**DISCLAIMER** The following post contains images that may be disturbing to sensitive readers. Ask your pet chickens to leave the room. If you are vegetarian or think your meat comes from the grocery store, please come back next week and skip this blog post. This is reality and I have tried to be sensitive with the photos I chose. I hope you come back next week. *** It isn't horribly graphic (I will not post those photos), but there is blood and dead chickens.
Interlude while you decide: Cali proves she is not picky.
when I was a teenager, I raised calves by bottle and then either sold them for meat or my family used them for meat. I have always understood the circle of life.I know my chicken/meat does not come from a cellophane wrapped styrofoam package. I am also a big fan of free range chickens (for animal welfare more than my health) and was happy to be introduced to a local small farmer who was raising/selling some free range chickens. He just asked that people come help on the 'package/process' day. So we agreed. It was a beautiful cold morning.The boys round up the chickens.

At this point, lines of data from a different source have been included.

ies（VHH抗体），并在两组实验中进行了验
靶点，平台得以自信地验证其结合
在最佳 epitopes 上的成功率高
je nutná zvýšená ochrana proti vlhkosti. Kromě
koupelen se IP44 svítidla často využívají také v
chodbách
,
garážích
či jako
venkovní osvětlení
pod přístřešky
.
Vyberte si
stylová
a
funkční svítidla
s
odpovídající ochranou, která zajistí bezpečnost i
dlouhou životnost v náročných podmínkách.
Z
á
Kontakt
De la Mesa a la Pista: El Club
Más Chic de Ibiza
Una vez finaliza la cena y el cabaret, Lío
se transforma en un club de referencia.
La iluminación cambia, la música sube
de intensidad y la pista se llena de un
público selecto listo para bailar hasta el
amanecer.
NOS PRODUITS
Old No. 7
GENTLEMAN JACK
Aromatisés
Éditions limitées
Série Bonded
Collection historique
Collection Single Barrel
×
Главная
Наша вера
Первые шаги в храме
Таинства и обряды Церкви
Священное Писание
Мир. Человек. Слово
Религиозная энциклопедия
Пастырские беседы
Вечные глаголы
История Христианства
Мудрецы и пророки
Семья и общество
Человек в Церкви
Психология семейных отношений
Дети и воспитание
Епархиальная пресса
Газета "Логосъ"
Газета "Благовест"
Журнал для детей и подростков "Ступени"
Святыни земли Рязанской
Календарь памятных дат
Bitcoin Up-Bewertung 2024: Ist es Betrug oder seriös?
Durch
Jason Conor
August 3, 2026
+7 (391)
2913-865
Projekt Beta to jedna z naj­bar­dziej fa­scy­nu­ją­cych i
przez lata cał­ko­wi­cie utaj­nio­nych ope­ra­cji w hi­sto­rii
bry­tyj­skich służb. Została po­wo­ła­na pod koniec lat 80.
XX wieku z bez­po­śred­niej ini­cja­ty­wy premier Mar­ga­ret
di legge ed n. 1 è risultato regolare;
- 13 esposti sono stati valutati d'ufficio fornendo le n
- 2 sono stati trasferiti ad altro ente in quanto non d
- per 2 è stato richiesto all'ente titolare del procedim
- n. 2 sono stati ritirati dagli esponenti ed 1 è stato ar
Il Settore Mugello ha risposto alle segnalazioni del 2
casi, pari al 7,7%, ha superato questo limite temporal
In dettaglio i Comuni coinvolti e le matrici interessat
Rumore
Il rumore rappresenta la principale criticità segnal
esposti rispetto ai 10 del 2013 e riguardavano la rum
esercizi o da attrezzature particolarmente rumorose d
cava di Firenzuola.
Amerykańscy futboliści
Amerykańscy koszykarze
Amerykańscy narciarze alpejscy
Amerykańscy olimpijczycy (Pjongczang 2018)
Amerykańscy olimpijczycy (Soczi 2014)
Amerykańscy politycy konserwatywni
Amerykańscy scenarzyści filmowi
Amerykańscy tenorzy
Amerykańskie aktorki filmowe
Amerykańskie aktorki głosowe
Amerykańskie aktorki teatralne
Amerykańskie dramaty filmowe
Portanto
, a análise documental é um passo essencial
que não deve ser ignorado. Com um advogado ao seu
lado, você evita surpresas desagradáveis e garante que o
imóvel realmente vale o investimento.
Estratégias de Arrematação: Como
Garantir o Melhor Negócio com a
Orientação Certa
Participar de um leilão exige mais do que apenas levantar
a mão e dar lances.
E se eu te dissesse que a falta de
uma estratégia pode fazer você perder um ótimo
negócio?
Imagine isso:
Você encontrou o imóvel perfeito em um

I will be sensitive enough to not show the photos I got of the next step. But I understand it had to happen and it was humane. Obviously, Jason had a 'hands-on' approach. (the next two photos I struggled with posting..but I think it is a neat process and hopefully will help show people what happens..without you seeing all the nitty gritty. I truly hope no one is offended.)They were scalded (post-mortem) to loosen the feathers and then put in a 'de-featherer' which worked really well.Then they were gutted and packaged.
I enjoyed the process as it gave me a new appreciation for my food. I will really enjoy these chickens and use every bit..after all that work we are not wasting anything. The farm had some other cuter residents.
I like to post about the new and unusual things we do and do not want to offend so I hope everyone who made it this far appreciated what we did. But it was educational, hard work and respectfully done.